====== Aangeleverde tekst ======
Industrieel erfgoed te bezoeken
Het ‘Nationale Mijnmuseum’ in Rumelange is een perfect voorbeeld van een initiatief om het erfgoed te bewaren. De mijnsite is te bezoeken en biedt een authentieke ervaring over het leven van de mijnwerkers. Ondergronds wandel je in een netwerk van goed bewaarde tunnels. Bovengronds kan je een tentoonstelling bezoeken of genieten van een hapje of drankje in de brasserie met speeltuin. Na je bezoek aan dit fantastische museum is een wandeling in de nabijgelegen voormalige open mijngroeve zeker aan te bevelen. Je geniet er van een uitzonderlijk landschap en vegetatie.
Gelegen in een kleine vallei ligt Minett Park, een openluchtmuseum in Fond-de-Gras. Via historische gebouwen, informatiepanelen en technische infrastructuur reis je terug naar het Luxemburg van het einde van de 19de eeuw. De ontginning van het ijzererts loopt als een rode draad doorheen het museum.
======
Uit te voeren taken
**1)** Geef alstublieft aan of deze uitspraken kloppen met de tekst over industrieel erfgoed: (a) Het Nationale Mijnmuseum ligt in Rumelange. (b) Minett Park is een overdekt museum. (c) Bij de brasserie hoort een speeltuin. Antwoord telkens met ja of nee en citeer de woorden uit de tekst die de doorslag geven.
**2)** Naar welke tijd en welk land reis je volgens de tekst over industrieel erfgoed terug in Minett Park?
**3)** Schrijf de tekst over industrieel erfgoed verder vanaf de laatste zin.
====== Geselecteerde gegevens ======
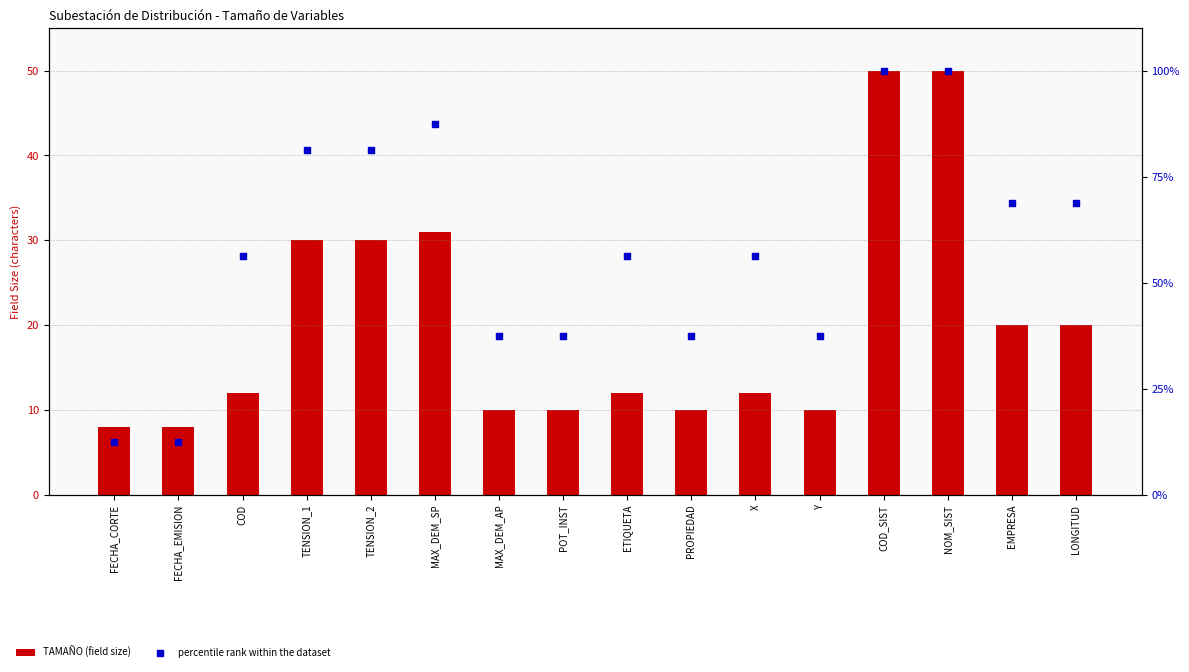

Which series reaches the maximum Y coordinate?

percentile rank within the dataset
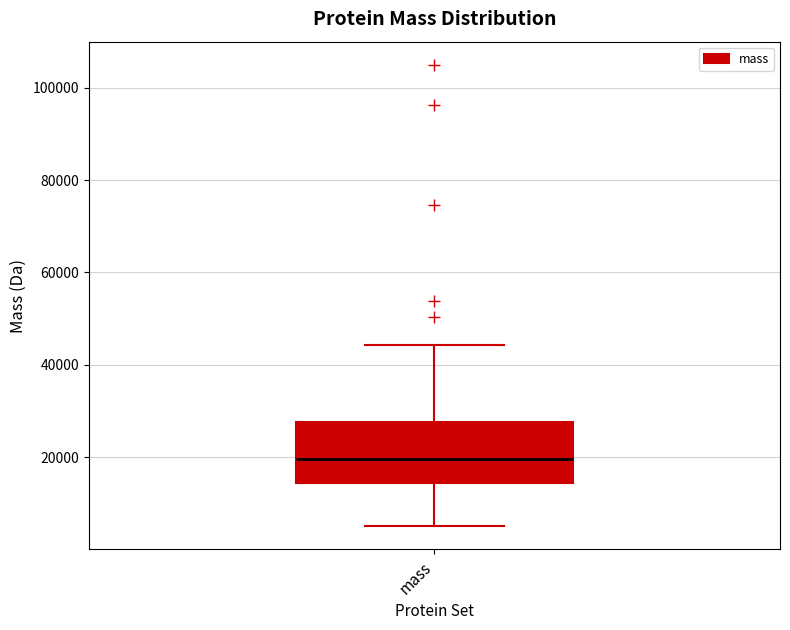

Where does the lower whisker of the box for mass end on the y-axis? The values are not printed on the chart, so give them approximately, as read against the axis.

6000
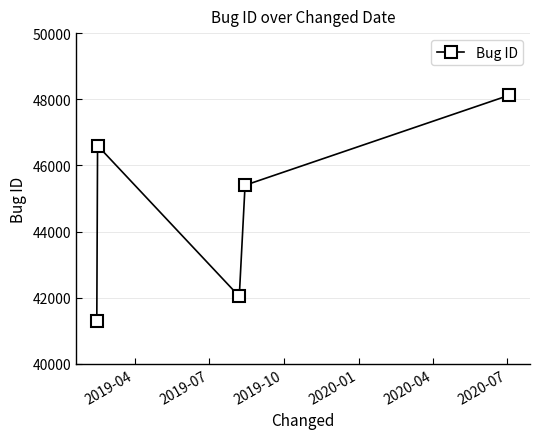

What is the value of the 5th point from the left?

48123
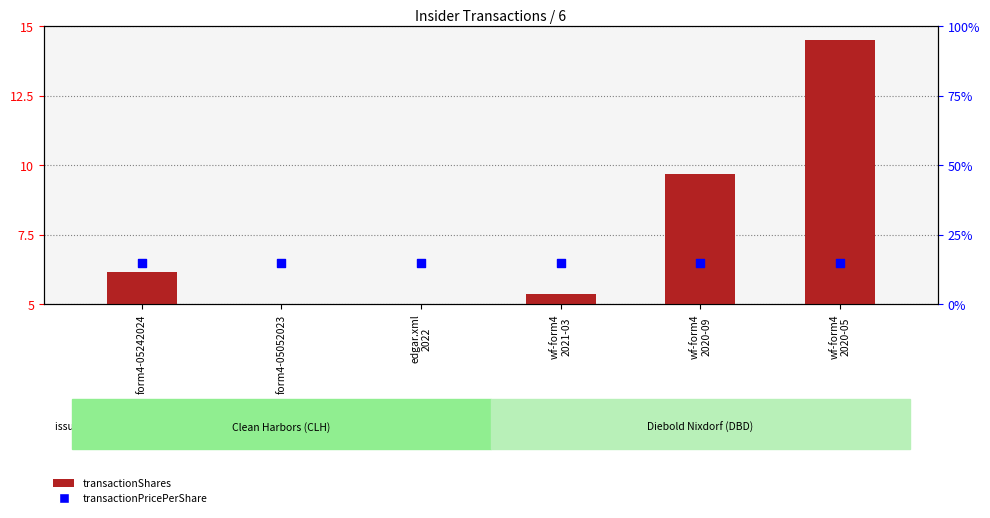

What is the total value across all series at wf-form4
2020-05?

29.5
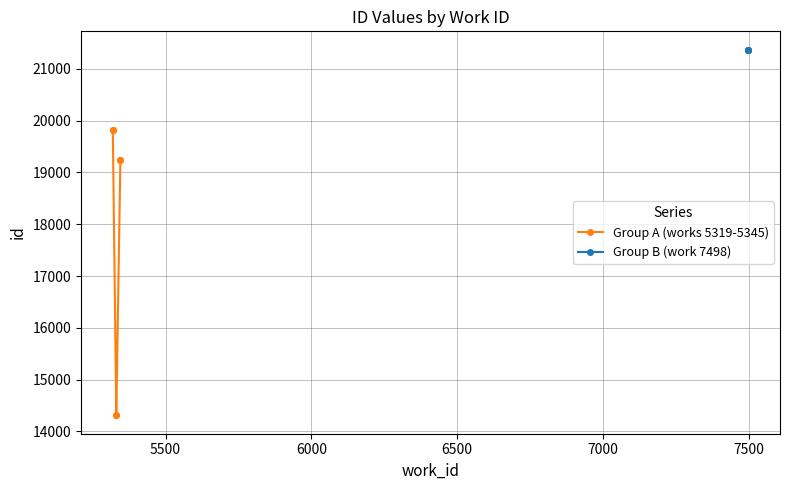

Where is the data nearest to the value 17840?

5345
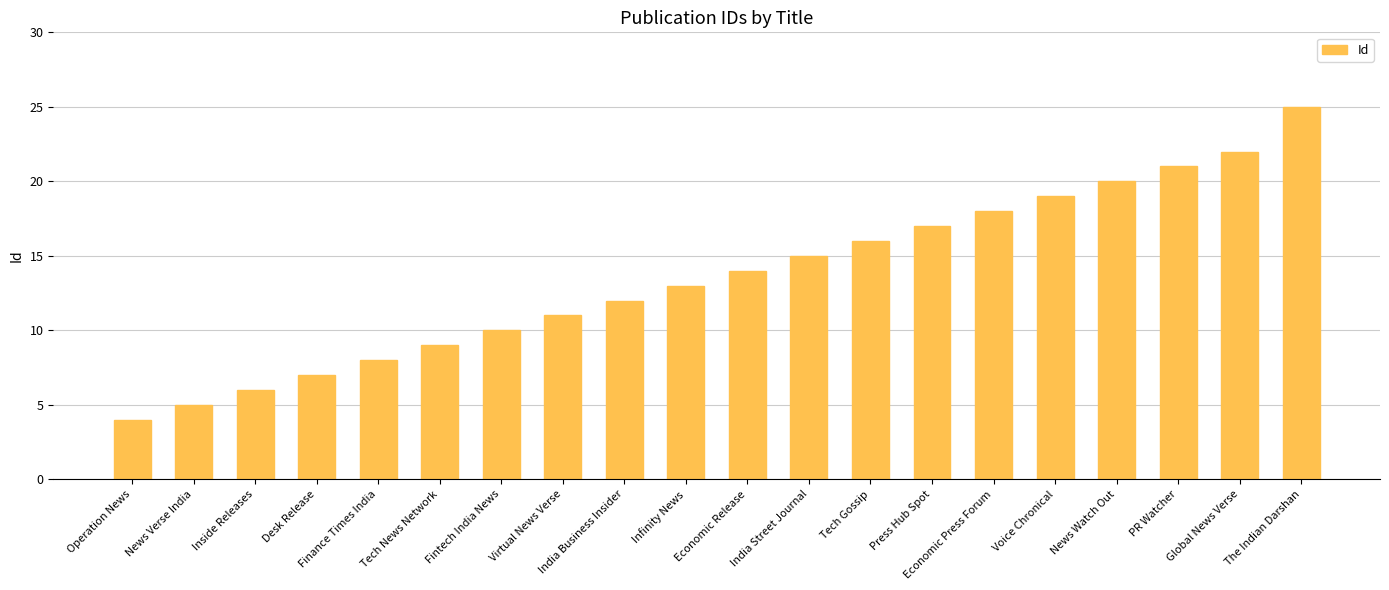

Does the chart contain any negative values?

No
======
Antwoorden per nummer
**1)**
(a) Ja: "Het ‘Nationale Mijnmuseum’ in Rumelange"
(b) Nee: "een openluchtmuseum in Fond-de-Gras"
(c) Ja: "in de brasserie met speeltuin"

**2)** Naar het Luxemburg van het einde van de 19de eeuw.

**3)**
In Dudelange rond de vroegere mijnsite ontstond een grote wijk van Portugese inwijkelingen. Zij weken in om handarbeid te doen in de mijnexploitatie en wonen nu nog steeds in typische piepkleine arbeidershuisjes. Gids Marco is van Italiaanse afkomst: een nazaat van de eerdere lichting immigratie in Dudelange. Hij vertelt: “Eerst kwamen de Duitsers, dan de Italianen, dan de Portugezen. Er zijn nog steeds wijken die verwijzen naar deze groepen immigranten". De Portugese wijk wordt beschermd door monumentenzorg en is zeer interessant om te bezoeken met de cafés, supermarkten en dergelijke meer van Portugese uitbaters en met overal de Portugese namen op de bellen van de deur.
Nieuwe toepassingen in Belval
In 1997 sloot de Belval fabriek, in het westen van Esch-sur-Alzette, zijn deuren. Er ontstond op de fabriekssite een braakliggend terrein van maar liefst 120 hectare. De Luxemburgse regering besloot om het gebied te transformeren naar een trendy omgeving met een knipoog naar het verleden. Rond de hoogovens van de voormalige fabriek werden nieuwe activiteiten ontwikkeld, zoals de Universiteit van Luxemburg, kantoren, winkels, huisvesting, recreatie en een park. Om de economische ontwikkeling van het zuiden van Luxemburg te stimuleren laat de regering rond de hoogovens een ‘Stad van de Wetenschap, Onderzoek en Innovatie’ bouwen. Verwacht je aan een mengelmoes van vernieuwende en creatieve architectuur met elementen uit het industrieel verleden.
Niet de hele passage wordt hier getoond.